Source texts of formatted documents -
------
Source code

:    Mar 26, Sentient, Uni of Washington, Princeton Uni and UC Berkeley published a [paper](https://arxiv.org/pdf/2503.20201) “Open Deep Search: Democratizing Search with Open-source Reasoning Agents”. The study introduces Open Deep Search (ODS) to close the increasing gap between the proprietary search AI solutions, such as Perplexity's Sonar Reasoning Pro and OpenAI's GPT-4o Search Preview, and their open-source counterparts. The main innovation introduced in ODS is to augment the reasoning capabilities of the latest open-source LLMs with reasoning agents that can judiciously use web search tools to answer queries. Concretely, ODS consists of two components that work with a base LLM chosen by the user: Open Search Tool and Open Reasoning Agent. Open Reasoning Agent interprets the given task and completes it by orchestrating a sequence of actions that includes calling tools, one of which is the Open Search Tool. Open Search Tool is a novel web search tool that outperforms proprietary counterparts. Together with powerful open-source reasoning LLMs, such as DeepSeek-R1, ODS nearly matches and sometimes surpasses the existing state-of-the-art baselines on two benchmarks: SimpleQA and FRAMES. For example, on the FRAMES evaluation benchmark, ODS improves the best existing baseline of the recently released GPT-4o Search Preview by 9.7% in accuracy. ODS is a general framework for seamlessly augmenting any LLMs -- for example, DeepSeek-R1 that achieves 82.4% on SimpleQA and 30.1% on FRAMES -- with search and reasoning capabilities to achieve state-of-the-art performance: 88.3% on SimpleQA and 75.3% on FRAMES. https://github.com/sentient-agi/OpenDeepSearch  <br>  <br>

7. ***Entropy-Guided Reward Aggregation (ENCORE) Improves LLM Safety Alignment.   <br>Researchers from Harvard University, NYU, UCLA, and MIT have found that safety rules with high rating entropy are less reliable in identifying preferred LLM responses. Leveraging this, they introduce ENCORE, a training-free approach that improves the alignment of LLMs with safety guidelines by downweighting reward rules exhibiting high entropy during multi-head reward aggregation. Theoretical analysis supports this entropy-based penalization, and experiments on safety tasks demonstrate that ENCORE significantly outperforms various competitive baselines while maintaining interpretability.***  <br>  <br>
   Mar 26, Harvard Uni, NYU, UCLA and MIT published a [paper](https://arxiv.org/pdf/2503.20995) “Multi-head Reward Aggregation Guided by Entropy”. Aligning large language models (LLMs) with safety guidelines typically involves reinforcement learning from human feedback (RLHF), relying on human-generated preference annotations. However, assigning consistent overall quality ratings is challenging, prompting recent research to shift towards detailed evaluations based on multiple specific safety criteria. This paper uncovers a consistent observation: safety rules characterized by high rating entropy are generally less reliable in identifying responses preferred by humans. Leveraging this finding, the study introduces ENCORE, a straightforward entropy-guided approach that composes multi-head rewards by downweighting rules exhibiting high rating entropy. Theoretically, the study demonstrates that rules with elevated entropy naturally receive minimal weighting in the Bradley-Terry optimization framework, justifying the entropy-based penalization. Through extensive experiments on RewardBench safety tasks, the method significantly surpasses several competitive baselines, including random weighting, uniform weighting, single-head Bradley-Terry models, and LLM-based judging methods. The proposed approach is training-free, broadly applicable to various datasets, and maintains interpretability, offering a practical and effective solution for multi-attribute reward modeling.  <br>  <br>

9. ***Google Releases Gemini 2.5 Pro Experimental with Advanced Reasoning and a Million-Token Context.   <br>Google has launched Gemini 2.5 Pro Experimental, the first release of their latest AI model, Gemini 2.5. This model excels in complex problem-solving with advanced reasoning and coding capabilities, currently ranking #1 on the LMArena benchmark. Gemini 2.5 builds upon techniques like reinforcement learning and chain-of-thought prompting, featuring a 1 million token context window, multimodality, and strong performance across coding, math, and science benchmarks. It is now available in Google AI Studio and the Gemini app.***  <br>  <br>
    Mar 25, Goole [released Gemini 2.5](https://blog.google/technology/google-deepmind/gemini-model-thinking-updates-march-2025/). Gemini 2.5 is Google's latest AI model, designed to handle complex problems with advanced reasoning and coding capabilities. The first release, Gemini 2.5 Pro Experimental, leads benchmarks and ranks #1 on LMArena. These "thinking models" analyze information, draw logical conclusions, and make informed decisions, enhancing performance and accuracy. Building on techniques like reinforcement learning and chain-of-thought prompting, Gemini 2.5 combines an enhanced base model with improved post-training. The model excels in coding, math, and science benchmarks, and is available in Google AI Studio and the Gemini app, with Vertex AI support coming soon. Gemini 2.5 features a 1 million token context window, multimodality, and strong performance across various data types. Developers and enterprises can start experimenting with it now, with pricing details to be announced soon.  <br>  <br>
------
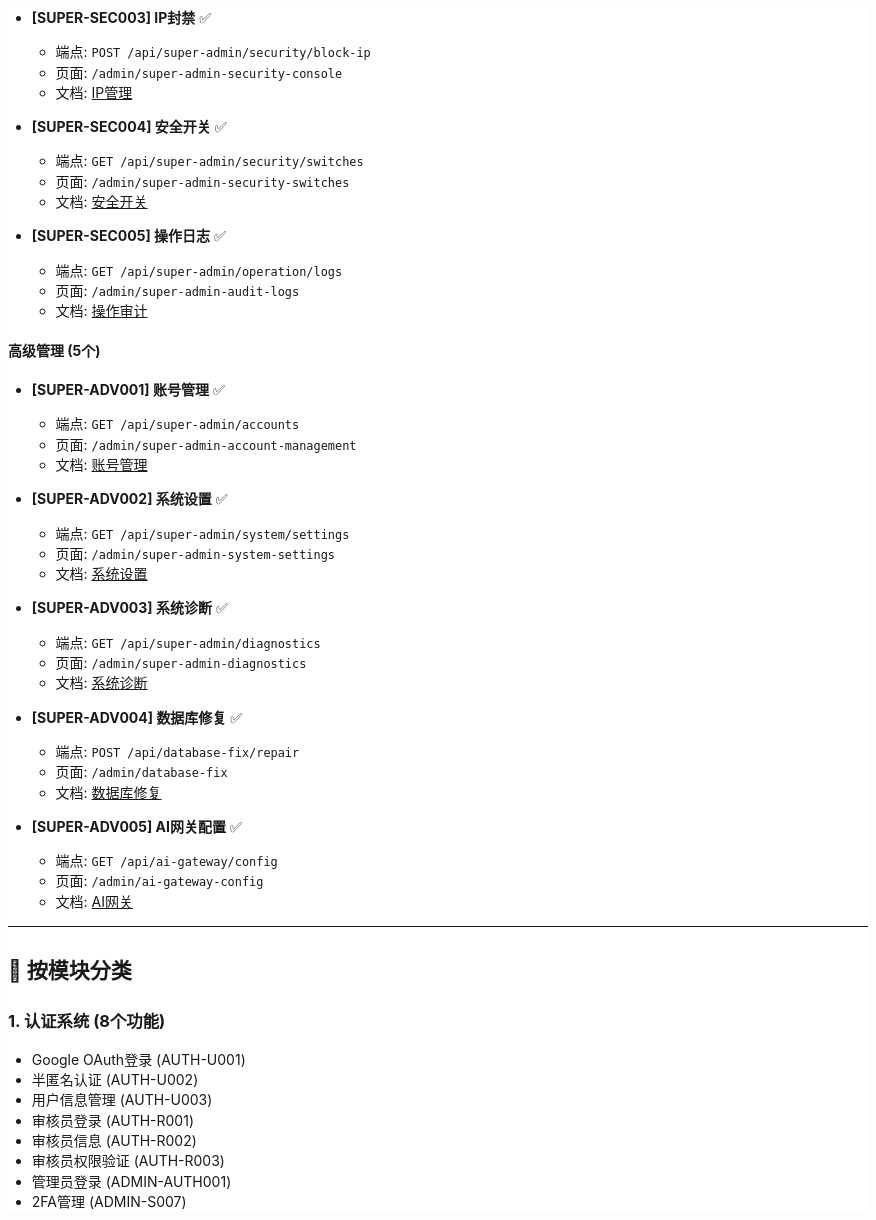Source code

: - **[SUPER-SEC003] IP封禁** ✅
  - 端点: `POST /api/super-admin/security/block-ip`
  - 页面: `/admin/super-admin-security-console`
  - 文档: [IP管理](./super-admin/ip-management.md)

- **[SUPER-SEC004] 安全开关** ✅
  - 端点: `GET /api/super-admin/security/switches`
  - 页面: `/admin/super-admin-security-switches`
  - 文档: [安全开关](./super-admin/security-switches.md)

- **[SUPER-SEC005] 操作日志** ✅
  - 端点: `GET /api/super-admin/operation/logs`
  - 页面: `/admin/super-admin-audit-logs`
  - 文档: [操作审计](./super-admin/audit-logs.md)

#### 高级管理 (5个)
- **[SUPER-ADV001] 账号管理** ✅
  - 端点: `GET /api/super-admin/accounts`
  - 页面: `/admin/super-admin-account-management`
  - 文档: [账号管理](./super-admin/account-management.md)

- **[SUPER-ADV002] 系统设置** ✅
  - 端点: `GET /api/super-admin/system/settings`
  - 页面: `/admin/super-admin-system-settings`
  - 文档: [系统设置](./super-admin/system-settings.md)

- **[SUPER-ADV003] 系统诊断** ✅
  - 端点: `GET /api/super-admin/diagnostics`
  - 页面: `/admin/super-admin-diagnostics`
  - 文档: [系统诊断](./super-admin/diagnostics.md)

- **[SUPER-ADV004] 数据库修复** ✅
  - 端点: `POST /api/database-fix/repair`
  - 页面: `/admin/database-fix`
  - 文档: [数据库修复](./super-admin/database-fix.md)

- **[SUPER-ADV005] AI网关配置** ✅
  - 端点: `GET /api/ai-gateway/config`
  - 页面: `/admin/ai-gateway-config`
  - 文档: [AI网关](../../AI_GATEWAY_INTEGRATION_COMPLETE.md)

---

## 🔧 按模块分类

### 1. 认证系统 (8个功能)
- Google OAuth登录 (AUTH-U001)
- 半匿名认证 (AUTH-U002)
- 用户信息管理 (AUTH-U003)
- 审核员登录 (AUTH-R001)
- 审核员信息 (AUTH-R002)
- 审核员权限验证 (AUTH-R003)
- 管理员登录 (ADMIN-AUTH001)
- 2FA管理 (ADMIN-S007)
------
WORK INSTRUCTION - From the records above, give again exactly the lines running from the line with "- **[SUPER-ADV005] AI网关配置** ✅" to the line with "- 2FA管理 (ADMIN-S007)", inclusive.

COMPLETED EXERCISE -
- **[SUPER-ADV005] AI网关配置** ✅
  - 端点: `GET /api/ai-gateway/config`
  - 页面: `/admin/ai-gateway-config`
  - 文档: [AI网关](../../AI_GATEWAY_INTEGRATION_COMPLETE.md)

---

## 🔧 按模块分类

### 1. 认证系统 (8个功能)
- Google OAuth登录 (AUTH-U001)
- 半匿名认证 (AUTH-U002)
- 用户信息管理 (AUTH-U003)
- 审核员登录 (AUTH-R001)
- 审核员信息 (AUTH-R002)
- 审核员权限验证 (AUTH-R003)
- 管理员登录 (ADMIN-AUTH001)
- 2FA管理 (ADMIN-S007)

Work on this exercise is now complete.